I dual boot Windows 10 and Linux. Whnever Windows freezes or boot gets interrupted etc. I lose access to Linux because UEFI offers only Windows as boot options. On checking EFI partition still has rEFInd and PCLinuxOS entries needed.
I wonder why it cannot see them?
Related q:
So I have a machine with fde, + just one os present, + uefi password protected, + only the internal drive as a boot option. I also have sb enabled, but it was off during install (ventoy doesn’t play nice with it, at least for me) so there’s no keys registered, and I’ve reset sb keys anyway (for windows) since installation. Sb on but dormant.
How vulnerable am I to a theoretical attack? With the drive encrypted and no alternative boot options, an attacker would need to somehow get to /boot/efi from the machine itself, right? Maybe a exploit in uefi? Am I missing any big pieces to the puzzle?

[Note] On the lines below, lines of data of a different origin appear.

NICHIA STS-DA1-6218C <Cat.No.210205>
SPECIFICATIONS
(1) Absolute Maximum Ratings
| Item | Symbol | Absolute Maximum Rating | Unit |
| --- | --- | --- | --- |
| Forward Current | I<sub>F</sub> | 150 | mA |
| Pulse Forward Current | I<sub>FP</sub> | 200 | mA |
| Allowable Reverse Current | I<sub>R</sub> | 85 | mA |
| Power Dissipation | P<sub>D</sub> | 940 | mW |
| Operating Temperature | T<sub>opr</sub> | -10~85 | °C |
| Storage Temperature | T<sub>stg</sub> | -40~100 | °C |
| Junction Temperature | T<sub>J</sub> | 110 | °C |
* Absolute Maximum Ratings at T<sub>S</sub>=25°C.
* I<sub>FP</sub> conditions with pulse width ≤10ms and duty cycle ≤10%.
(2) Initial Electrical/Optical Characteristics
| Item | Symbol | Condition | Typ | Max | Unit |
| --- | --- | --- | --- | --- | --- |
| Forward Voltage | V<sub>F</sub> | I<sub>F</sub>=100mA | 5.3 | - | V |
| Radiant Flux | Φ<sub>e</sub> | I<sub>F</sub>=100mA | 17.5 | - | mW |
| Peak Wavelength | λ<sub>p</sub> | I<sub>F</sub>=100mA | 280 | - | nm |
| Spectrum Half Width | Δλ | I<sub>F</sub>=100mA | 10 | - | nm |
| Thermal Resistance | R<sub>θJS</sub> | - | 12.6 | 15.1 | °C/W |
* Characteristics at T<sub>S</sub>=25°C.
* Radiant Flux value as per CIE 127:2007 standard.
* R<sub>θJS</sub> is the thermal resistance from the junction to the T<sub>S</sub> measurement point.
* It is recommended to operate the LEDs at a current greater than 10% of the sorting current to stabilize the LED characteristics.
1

I don’t know hardware/systems like this. I’m an abstract thinker. I like to break down and distil complicated subjects to a level I intuitively understand.
Secure boot uses a Trusted Protection Module (TPM) chip. It is usually a dedicated chip, although there is a sketchy way it can be implemented in software. The idea is that the TPM chip is not connected internally to your computer at all. The chip can issue a new key that is only hashed with an internal key on the chip. There is never a point where that internal key on the chip is present in your computer. If any key present in your computer is generated from a TPM module, there is no way for anyone to swap, modify, or access the private key pair inside the TPM.
Secure Boot is using this key to check that the bootloader and all kernel code hashes against the TPM secret key. Running SB with a TPM keyset is essentially saying no part of the chain is trusted, so we’re making an extra sandboxed place that we can trust and making it exist in a space with no possible connections in software. There are possible exploits in an electronics lab with physical access to the hardware, but that is well outside of the average person’s reasonable security model.
If anyone modifies the bootloader binary, it is extremely difficult to detect after it is compromised.